Landmark Achievement Spotlight:
Bette Korber’s study on the Evolution of HIV-1

Korber used Maximum-Likelihood, which is a type of algorithm used by computational models to create phylogenetic trees, on a very large dataset of HIV-1 strands. To do this, Korber used IBM’s roadrunner supercomputer which can process over a quadrillion calculations a second. As a result, she published a study that gave insights into the complex nature of HIV-1 and proved that computers and math could be used effectively in phylogeny.

Technologies being utilized in this field:

DNA, RNA, and Protein Sequencing
DNA, RNA, and Proteins are used as data for algorithms to create complex phylogenetic trees. Therefore, the sequencing of these biological molecules is essential to the field of evolutionary biology

Machine Learning
Maximum Likelihood and Maximum Parsimony are just two of the many different machine learning algorithms employed to create the optimal phylogenetic tree.
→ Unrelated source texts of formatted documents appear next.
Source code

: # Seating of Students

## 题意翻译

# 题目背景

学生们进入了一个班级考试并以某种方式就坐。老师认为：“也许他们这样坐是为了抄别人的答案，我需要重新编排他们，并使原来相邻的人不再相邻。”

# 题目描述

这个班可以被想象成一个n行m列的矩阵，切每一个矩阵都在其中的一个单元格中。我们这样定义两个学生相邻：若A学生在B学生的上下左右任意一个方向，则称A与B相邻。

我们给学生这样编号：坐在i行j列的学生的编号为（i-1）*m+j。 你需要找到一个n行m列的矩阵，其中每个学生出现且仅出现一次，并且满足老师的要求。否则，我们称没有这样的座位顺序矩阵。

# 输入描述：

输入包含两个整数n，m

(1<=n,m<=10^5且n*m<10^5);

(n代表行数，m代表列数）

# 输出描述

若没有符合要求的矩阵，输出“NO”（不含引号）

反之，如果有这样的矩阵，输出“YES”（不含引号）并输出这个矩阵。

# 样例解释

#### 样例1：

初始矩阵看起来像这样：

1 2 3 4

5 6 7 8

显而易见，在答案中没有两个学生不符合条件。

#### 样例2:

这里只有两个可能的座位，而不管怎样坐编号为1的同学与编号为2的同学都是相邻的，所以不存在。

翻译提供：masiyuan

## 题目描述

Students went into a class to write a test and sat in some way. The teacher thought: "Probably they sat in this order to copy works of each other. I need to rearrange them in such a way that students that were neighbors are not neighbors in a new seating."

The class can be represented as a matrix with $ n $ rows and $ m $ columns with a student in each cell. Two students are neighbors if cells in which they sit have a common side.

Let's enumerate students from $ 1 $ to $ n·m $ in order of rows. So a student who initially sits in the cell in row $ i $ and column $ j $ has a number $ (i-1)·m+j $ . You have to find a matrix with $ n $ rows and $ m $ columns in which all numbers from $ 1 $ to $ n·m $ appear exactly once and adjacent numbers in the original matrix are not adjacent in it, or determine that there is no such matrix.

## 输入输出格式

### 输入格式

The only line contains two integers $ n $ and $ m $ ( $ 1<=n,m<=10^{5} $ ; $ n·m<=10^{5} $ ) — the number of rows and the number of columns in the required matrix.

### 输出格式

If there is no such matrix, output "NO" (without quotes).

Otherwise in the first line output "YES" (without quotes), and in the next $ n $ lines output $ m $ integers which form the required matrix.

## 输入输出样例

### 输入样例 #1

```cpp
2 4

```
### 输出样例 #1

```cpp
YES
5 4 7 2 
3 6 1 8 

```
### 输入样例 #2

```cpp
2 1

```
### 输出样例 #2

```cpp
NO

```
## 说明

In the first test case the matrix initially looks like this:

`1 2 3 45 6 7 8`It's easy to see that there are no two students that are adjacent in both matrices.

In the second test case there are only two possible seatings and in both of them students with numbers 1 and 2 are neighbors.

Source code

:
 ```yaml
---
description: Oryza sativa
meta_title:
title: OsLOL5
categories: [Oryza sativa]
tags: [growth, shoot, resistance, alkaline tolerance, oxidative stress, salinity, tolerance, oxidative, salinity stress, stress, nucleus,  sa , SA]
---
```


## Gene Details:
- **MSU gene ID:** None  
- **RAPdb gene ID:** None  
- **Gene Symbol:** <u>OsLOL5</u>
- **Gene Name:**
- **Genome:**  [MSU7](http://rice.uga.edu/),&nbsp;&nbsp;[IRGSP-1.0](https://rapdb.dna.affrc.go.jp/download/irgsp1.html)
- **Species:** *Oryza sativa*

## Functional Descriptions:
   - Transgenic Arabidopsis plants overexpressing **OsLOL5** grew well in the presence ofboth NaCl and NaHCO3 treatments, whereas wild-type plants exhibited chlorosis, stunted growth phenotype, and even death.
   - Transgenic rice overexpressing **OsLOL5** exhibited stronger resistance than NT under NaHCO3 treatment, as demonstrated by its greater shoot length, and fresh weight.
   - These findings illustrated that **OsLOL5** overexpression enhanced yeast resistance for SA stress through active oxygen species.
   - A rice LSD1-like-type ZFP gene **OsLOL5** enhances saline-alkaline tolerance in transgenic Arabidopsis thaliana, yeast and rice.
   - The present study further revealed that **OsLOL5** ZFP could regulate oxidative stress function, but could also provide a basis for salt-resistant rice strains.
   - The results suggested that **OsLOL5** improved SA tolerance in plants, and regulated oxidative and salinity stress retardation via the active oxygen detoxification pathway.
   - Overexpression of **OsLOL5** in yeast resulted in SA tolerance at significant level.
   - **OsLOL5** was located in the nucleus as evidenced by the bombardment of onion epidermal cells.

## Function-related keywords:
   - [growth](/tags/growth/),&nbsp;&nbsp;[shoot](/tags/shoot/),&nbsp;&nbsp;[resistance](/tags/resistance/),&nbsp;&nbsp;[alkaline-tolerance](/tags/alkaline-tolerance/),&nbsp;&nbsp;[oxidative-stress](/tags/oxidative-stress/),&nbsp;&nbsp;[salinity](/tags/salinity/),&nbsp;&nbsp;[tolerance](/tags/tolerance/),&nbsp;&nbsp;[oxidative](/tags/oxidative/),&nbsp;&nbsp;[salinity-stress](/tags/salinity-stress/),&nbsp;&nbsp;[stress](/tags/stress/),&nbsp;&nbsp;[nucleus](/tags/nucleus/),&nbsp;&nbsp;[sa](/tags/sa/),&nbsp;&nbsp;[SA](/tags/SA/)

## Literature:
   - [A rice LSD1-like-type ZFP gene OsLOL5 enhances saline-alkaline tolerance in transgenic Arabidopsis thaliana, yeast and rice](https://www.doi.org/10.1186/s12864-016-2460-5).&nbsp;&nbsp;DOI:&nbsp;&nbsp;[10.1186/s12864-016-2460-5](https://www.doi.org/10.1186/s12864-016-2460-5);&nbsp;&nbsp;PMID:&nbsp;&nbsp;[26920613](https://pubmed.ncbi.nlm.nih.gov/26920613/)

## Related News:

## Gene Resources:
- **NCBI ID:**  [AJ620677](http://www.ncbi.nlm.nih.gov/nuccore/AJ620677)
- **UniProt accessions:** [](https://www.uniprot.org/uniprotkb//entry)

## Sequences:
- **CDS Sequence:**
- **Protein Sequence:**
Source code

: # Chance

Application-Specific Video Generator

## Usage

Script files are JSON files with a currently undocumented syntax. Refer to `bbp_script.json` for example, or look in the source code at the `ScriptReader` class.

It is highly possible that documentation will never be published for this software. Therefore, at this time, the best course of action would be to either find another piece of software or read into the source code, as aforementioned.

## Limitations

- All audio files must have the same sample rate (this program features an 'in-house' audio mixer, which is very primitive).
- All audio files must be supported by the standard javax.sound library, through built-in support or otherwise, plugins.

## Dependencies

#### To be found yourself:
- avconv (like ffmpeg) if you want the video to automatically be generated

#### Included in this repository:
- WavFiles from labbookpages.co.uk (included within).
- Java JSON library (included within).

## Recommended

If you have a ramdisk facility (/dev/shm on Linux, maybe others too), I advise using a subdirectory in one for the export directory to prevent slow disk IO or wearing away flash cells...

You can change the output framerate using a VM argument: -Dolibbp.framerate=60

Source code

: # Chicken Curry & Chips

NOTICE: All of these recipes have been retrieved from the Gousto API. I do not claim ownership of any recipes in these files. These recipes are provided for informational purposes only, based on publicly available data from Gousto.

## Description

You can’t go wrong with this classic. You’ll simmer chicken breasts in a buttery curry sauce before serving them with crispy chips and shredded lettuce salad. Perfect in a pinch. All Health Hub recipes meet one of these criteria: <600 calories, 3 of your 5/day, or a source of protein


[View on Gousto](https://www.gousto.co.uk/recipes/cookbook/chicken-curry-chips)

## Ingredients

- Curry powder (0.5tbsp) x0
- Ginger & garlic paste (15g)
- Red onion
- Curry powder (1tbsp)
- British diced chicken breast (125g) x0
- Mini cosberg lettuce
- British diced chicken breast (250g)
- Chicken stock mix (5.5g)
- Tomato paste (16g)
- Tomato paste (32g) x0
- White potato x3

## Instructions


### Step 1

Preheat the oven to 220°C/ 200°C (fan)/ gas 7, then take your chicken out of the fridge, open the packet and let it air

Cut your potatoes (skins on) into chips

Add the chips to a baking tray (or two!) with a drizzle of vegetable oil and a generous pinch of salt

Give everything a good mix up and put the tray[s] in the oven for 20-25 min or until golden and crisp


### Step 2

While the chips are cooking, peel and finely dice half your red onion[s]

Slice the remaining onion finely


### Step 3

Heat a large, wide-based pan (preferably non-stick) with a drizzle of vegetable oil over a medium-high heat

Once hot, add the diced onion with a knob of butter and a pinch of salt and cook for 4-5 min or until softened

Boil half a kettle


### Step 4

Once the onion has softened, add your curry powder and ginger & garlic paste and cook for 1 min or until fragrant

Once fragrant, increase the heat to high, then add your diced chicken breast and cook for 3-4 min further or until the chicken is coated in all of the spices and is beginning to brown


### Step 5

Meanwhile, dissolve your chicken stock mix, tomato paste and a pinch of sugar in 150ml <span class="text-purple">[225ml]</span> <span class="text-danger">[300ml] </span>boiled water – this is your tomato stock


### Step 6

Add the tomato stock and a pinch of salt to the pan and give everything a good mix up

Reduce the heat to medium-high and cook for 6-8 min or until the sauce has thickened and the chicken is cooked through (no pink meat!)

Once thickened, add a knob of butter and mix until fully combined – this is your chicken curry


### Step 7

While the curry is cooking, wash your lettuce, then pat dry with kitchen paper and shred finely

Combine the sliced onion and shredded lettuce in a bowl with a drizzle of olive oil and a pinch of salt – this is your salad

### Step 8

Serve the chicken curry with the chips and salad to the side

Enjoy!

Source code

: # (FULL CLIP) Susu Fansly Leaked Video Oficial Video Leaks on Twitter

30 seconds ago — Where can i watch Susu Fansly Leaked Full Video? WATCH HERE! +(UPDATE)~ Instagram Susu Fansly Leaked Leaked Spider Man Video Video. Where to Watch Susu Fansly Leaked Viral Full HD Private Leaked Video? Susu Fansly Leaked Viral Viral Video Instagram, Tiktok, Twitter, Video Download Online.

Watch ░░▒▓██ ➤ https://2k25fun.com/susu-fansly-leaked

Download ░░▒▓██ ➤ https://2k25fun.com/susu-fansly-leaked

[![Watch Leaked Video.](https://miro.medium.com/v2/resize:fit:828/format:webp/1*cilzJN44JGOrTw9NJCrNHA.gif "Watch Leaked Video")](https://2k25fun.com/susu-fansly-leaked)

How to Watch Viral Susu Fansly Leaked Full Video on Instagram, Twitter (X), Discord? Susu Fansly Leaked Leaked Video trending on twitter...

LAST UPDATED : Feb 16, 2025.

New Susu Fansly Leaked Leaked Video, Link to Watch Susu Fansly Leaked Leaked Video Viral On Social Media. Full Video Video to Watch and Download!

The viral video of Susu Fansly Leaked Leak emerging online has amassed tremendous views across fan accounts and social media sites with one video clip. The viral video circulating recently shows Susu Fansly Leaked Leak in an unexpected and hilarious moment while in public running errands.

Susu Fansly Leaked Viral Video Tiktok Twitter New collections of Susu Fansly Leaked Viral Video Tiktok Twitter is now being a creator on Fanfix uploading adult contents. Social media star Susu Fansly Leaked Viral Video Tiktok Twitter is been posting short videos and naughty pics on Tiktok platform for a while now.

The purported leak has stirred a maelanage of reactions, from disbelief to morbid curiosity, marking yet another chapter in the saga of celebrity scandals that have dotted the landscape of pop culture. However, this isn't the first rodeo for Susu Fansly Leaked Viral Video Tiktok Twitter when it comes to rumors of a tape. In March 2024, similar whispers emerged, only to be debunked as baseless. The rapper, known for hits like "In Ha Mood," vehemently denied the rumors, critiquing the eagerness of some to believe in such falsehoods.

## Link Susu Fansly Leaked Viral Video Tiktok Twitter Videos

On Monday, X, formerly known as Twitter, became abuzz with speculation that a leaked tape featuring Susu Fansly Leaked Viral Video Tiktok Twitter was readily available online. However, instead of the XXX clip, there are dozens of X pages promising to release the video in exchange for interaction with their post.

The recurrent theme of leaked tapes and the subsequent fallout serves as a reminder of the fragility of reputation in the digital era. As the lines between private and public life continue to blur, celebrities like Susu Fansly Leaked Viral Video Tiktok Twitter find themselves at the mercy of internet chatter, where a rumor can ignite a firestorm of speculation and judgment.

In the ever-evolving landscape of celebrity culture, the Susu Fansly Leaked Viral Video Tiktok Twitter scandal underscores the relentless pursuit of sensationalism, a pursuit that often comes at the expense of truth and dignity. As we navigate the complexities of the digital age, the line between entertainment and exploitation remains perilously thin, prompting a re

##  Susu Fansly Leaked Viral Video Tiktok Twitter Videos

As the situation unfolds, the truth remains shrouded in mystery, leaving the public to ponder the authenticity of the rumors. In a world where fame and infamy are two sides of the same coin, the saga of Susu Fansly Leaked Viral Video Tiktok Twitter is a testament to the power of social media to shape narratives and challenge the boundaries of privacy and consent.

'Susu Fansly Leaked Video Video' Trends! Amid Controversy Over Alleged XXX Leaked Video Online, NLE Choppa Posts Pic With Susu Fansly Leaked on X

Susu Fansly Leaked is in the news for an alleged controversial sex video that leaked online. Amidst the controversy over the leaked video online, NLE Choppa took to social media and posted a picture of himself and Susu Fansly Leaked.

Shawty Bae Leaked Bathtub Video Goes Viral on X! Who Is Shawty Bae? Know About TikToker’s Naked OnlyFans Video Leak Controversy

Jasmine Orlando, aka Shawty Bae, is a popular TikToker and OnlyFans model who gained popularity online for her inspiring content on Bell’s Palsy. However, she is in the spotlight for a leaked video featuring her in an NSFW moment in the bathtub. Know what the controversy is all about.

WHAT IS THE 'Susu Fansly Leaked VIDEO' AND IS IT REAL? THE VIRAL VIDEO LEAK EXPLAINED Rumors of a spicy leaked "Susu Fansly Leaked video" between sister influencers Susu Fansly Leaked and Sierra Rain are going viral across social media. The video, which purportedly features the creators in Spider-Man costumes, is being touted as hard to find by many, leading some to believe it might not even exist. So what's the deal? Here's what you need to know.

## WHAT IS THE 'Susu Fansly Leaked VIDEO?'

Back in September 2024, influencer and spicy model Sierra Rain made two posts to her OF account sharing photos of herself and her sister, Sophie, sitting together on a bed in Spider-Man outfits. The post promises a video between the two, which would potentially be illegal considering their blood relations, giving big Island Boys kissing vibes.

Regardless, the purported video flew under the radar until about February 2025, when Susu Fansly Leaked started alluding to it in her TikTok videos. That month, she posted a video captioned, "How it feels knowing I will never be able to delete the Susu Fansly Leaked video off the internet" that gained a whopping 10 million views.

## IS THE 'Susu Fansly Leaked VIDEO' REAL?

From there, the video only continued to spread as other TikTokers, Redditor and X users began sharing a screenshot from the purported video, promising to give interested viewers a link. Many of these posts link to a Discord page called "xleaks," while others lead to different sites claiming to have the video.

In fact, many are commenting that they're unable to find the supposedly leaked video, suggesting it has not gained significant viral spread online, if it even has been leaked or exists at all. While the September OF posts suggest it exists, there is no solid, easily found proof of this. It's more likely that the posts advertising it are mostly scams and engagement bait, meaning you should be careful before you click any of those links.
Metabolic Pathway Modeling

Metabolic Pathways are the processes in organisms that create metabolites (the output of metabolic pathways). These metabolic pathways often consist of hundreds of different enzymes and many different regulatory systems that work to guarantee that the right amount of metabolite is created when it is needed. Computational models take in a variety of different types of data such as metabolite concentrations, protein concentrations, and several mathematical equations in order to predict the dynamics (how it changes) of metabolic pathways. Oftentimes, metabolic pathway models can be adjusted to predict other similar things like gene regulatory networks. Overall, these types of models are quite tricky to create but very powerful in terms of their possibilities.

Landmark Achievement Spotlight:
Whole Cell Modeling (Of Mycoplasma Genitalium)

Whole cell modeling combines knowledge of all the metabolic pathways in a cell and how they interact with each other. More specifically, the whole cell model illustrates the entire life-cycle of a cell which includes the various metabolites and enzymes at work in the cell. While the whole cell model of the human cell is quite a while away, the whole cell model of Mycoplasma Genitalium shows a hopeful sign of progress in the field.

Technologies being utilized in this field:

Machine Learning, Sequencing technologies, and mass spectrometry are all used to collect data and create powerful algorithms that create the models for metabolic analysis.